The wind whistles about the tops of the great pine trees around us and swishes about the bells of my grandmother's wind chimes so that a song seems to always be playing. The air smells of the piney woods and of coffee and of rain somewhere down the road. He and I are nestled together on the front porch swing and he rocks me, tucked in against his side as he pushes us off the ground to go higher and higher. That man always was the best swing pusher in the country...if not the world. And he would sing to me, most of the time little ditties from when he was a kid, or a hymn, one of his favorites on the porch swing was 'Swing Low Sweet Chariot", but he would change the word 'chariot' to my name. He did that with all of his grandbabies.
It was like that until the day that he died. Every time I would come to visit, whether I was a baby or in my early twenties, whether he was sound of mind or lost in his own memories, he always asked me to go sit on that swing while he drank his coffee. He'd start by remarking about the weather, about the countryside, how East Texas is truly 'God's Country' and how I will move there some day along with my dad and the whole family. Then he'd sing for a bit. Then, when I was old enough to understand, he started crafting in words this wonderful life that he knew God had planned for me.
I could go to college at the local university and live with him and my grandma.
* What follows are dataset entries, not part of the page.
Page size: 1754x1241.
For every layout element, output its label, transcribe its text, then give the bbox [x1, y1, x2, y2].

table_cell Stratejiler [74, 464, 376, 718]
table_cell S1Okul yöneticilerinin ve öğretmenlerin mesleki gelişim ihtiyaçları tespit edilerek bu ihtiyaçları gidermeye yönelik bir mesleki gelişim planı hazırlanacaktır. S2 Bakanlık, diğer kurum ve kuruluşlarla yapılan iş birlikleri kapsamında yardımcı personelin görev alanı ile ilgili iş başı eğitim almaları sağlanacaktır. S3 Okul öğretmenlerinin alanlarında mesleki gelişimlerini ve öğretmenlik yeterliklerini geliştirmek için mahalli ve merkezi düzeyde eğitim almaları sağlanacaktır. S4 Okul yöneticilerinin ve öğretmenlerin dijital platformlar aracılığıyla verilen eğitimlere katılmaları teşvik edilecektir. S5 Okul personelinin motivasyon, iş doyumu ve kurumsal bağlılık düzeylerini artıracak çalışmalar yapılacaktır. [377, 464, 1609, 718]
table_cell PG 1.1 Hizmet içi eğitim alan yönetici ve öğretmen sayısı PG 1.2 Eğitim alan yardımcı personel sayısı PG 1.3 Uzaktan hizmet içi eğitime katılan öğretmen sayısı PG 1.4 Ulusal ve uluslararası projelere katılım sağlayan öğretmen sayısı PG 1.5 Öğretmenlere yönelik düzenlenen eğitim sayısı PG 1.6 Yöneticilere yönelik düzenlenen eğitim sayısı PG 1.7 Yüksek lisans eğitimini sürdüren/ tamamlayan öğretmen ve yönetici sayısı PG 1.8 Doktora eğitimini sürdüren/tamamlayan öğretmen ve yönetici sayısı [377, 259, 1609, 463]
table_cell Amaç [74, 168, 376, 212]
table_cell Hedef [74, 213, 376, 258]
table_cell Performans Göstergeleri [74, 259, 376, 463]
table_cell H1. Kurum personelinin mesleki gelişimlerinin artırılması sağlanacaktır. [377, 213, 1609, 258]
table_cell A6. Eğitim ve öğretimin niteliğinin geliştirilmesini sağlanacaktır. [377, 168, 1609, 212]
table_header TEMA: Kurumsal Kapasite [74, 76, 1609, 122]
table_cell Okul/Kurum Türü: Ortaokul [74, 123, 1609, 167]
I could drive him around town, and we could go on vacations together all across the states. I'd have a lovely job, a wonderful husband, and children of my own someday. And he would always leave himself out of that part of my story, because he knew somehow that he wouldn't be there, and he was at peace with it.
He never told me what to do or who to be. He always listened to what it was I said I wanted each and every time, and when I finally confessed that I wanted to be a music teacher he supported me more than anyone else in my life ever thought to, immediately thinking of the 'millions' of children's lives I could change for the better, the grand studio I could have at the local university, the summer programs.
The one thing that absolutely never changed, even when he had forgotten my name or exactly how I was related to him, is that he loved me, and he was proud of me.
The swing is still there. And we all go there when we miss him. On 'rainy days' when I'm feeling low, I tuck myself up in that memory and hold on tight. I'd live there if I could, but I know what he would say....I got to go live my marvelous life that God has planned for me. I can tell him all about it on some porch swing up in heaven, where he sits right now with his coffee waiting for my grandma, and probably swinging the little boy who's grave lays right beside his in the plot he bought all those years ago.